TEXT PROVIDED:
Check_Dupe_Columns
checks for duplicated columns, columns with the same values, and columns with single value. Currently not updated for multi-terms
Arguments
- df
a data.table containing the columns of interest
- cols
columns to check
- term_n
term numbers for each element of the model
- verbose
integer valued 0-4 controlling what information is printed to the terminal. Each level includes the lower levels. 0: silent, 1: errors printed, 2: warnings printed, 3: notes printed, 4: debug information printed. Errors are situations that stop the regression, warnings are situations that assume default values that the user might not have intended, notes provide information on regression progress, and debug prints out C++ progress and intermediate results. The default level is 2 and True/False is converted to 3/0.

EXERCISE A: Name every argument described in the function documentation.
The listing has no connection to the function documentation.

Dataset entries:
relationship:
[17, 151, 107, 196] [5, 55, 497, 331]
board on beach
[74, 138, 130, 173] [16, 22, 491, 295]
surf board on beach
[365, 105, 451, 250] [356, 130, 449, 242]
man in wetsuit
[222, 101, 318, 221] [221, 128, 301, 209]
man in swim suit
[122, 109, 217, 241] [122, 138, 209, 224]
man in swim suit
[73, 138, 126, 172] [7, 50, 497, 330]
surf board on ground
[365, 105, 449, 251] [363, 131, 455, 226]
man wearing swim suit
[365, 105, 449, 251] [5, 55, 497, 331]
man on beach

==

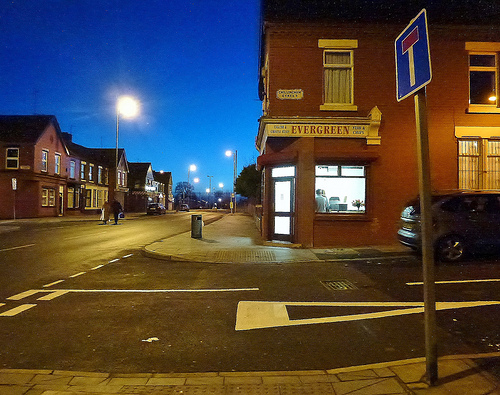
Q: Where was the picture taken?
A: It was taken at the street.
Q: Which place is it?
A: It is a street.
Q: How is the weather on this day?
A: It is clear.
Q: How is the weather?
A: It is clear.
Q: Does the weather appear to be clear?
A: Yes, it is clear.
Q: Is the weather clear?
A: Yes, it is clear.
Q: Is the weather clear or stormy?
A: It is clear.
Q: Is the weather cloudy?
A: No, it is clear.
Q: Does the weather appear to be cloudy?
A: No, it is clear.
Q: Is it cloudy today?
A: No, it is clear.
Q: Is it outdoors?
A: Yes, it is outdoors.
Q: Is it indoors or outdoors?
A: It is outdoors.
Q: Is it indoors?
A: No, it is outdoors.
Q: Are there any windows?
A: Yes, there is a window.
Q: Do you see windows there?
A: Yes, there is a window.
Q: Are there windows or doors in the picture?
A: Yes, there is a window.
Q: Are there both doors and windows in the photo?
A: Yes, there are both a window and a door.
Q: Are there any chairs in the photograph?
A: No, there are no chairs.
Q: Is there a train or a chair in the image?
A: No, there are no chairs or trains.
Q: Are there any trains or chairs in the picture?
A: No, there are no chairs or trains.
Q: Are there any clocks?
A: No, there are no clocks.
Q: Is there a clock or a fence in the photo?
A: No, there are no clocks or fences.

EXERCISE B: Count the lines of the listing that contain the word "appear".

EXPECTED ANSWER A: df, cols, term_n, verbose

EXPECTED ANSWER B: 2